Jornalista Andrade Junior

sexta-feira, 15 de junho de 2018

Cada um por si, quase ninguém por nós -

ANA CARLA ABRÃO ESTADÃO

O Brasil está tão viciado em subsídios, em benesses e em privilégios que chega a ignorar que essa conta, ao final, recai sobre a sociedade por meio de mais impostos ou maior desigualdade. O Brasil está tão tomado e o Estado tão capturado que não mais se distingue o público do privado. É o patrimonialismo que volta e meia dizemos atacar, mas que na prática continua aí, teimando em se perpetuar.

São sempre os mesmos, organizados em grupos de pressão, dentro e fora do setor público, que se beneficiam de recursos públicos, à custa de um País que já exauriu sua capacidade de tributar. São grupos que tomaram de assalto o Estado, as políticas públicas, as decisões legislativas e as ações de governo. Exemplos não faltam, nesses tempos difíceis que vivemos.

Ministérios se consolidaram como latifúndios partidários – e por vezes até familiares. Esta semana, o presidente Temer disse que considerava tirar o Ministério de Trabalho do PTB. Infelizmente, não é retórica. Assim como esse, vários são os ministérios e órgãos cujas ações financiadas com dinheiro público têm como única motivação o atendimento de interesses políticos específicos, na melhor das hipóteses. As ações públicas se tornaram moeda com a qual se compra apoio político aqui, um palanque ali ou um voto acolá. Como coordenar ações de governo nesse varejo de interesses? Afinal, se o loteamento leva ao atendimento de interesses específicos, não necessariamente convergentes entre si, onde estará o benefício público?

No Congresso, projetos de leis ficam à mercê de grupos de pressão. Modernizações necessárias e urgentes do nosso arcabouço legal e correções dos exageros e erros de políticas equivocadas esbarram nos lobbies de empresas privadas, organizações cartoriais ou sindicatos de servidores públicos barulhentos e influentes. Boa parte dos nossos parlamentares teve suas campanhas financiadas por esses grupos e, ao final do dia, acabam por servir aos seus financiadores e não aos seus eleitores. Afinal, quem ganha com a dificuldade de aprovação de leis importantes como a do cadastro positivo ou da duplicata eletrônica? E pelo não adiamento do aumento dos servidores públicos em pleno descalabro fiscal? A resposta, certamente, não é o cidadão.
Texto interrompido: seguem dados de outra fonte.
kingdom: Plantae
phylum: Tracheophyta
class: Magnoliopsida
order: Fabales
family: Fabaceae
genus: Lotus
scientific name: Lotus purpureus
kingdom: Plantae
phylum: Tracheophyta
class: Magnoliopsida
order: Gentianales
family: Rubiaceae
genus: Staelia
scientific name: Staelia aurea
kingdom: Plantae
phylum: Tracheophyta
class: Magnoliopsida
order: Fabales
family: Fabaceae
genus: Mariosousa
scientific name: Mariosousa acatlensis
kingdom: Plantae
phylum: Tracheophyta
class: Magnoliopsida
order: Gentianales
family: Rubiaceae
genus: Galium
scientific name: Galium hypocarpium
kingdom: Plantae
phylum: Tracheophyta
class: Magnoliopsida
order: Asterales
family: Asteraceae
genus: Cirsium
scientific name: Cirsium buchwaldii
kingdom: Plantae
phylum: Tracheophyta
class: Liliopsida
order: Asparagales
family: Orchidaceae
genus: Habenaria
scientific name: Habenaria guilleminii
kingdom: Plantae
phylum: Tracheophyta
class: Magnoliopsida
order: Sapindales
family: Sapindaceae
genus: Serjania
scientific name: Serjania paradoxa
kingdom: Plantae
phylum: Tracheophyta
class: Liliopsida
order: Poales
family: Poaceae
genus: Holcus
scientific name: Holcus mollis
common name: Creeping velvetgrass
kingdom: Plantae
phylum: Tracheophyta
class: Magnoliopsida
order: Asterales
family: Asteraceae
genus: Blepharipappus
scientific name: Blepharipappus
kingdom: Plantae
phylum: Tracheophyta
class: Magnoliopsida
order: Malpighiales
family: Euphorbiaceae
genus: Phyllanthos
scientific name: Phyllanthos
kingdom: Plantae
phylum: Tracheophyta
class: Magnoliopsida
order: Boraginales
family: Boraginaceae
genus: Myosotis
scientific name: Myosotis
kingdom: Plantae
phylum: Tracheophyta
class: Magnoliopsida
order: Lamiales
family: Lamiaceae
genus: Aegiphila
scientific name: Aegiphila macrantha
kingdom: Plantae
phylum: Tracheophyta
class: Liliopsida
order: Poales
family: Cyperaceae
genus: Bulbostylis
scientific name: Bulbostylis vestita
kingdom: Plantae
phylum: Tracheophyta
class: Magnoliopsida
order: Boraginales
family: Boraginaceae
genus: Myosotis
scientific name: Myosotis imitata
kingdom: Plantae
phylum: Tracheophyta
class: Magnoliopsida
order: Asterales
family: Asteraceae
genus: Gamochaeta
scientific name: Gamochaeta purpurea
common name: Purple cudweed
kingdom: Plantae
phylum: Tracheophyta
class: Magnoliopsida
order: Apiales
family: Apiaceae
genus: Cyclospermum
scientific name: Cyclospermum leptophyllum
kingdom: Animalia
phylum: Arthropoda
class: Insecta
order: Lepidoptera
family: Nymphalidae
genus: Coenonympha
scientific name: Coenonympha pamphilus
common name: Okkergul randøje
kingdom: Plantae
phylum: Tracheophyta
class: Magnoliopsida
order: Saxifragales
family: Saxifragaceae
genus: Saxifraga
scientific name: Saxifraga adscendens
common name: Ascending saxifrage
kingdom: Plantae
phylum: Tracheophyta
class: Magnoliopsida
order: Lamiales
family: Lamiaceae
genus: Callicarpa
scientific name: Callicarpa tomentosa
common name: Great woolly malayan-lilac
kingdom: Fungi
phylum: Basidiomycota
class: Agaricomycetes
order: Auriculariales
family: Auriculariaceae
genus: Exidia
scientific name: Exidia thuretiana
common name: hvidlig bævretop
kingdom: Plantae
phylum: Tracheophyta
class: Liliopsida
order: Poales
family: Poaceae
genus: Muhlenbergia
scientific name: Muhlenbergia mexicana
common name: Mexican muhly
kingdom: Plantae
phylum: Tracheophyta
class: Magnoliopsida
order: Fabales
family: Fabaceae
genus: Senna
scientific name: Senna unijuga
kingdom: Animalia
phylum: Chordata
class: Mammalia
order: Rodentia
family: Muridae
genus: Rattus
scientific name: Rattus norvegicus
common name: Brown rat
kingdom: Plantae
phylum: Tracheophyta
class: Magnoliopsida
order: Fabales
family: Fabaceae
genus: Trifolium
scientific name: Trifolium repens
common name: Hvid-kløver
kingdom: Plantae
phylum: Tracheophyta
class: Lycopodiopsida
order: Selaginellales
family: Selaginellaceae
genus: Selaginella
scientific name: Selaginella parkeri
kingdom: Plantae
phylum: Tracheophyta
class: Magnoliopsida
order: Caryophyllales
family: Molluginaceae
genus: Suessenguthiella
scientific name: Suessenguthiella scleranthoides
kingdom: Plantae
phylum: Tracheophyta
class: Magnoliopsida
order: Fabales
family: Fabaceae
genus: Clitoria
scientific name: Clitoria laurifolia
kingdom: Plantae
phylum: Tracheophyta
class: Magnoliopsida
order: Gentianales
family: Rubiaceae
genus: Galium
No Judiciário, aquele poder que parece estacionado em Lisboa, o teto salarial e os auxílios-moradia deixaram de ser discutidos em uma ação de ninguém sabe, ninguém viu. Além disso, os supersalários, aqueles que o Conselho Nacional de Justiça disse investigar, estão guardados a sete chaves pois são legais e por isso, inquestionáveis. Esse mesmo judiciário se arma contra qualquer iniciativa de modernização que ameace as receitas dos cartórios, que são também suas receitas, e entrega uma justiça lenta, com tribunais abarrotados de processos e uma avaliação da população de que temos um dos piores – e mais caros – judiciários do mundo. Insisto, onde está o interesse público?

A reconstrução do Brasil passa pela nossa capacidade de entender que o público que se tornou privado está roubando a todos nós um pouco a cada dia. Nos Ministérios, nas empresas públicas, nas leis, na aplicação das leis e nas ações de governo. Cada subsídio, cada desoneração, cada política específica, ao beneficiar alguns, tira de muitos. Nos poucos casos em que há benefício coletivo indireto, custos e resultados têm de ser medidos, acompanhados, orçados e divulgados.

Precisamos fazer a pergunta certa e cobrar de quem detém a legitimidade do voto que reflita sobre como o interesse público se coloca em cada uma das suas ações. E nenhuma ação se justifica se não tiver nele o principal benefício. Hoje são poucos – mas os há e são louváveis e merecem o nosso reconhecimento e respeito – aqueles no governo que olham por todos nós. São bastiões que nadam em águas cada vez mais turvas, mas que mantém o rumo. São esses que agem em favor dos que padecem num Brasil pobre, deseducado, desmotivado e sem perspectivas. Quiçá 2019 nos traga esses e muitos outros assim, que trabalharão por nós e não por si.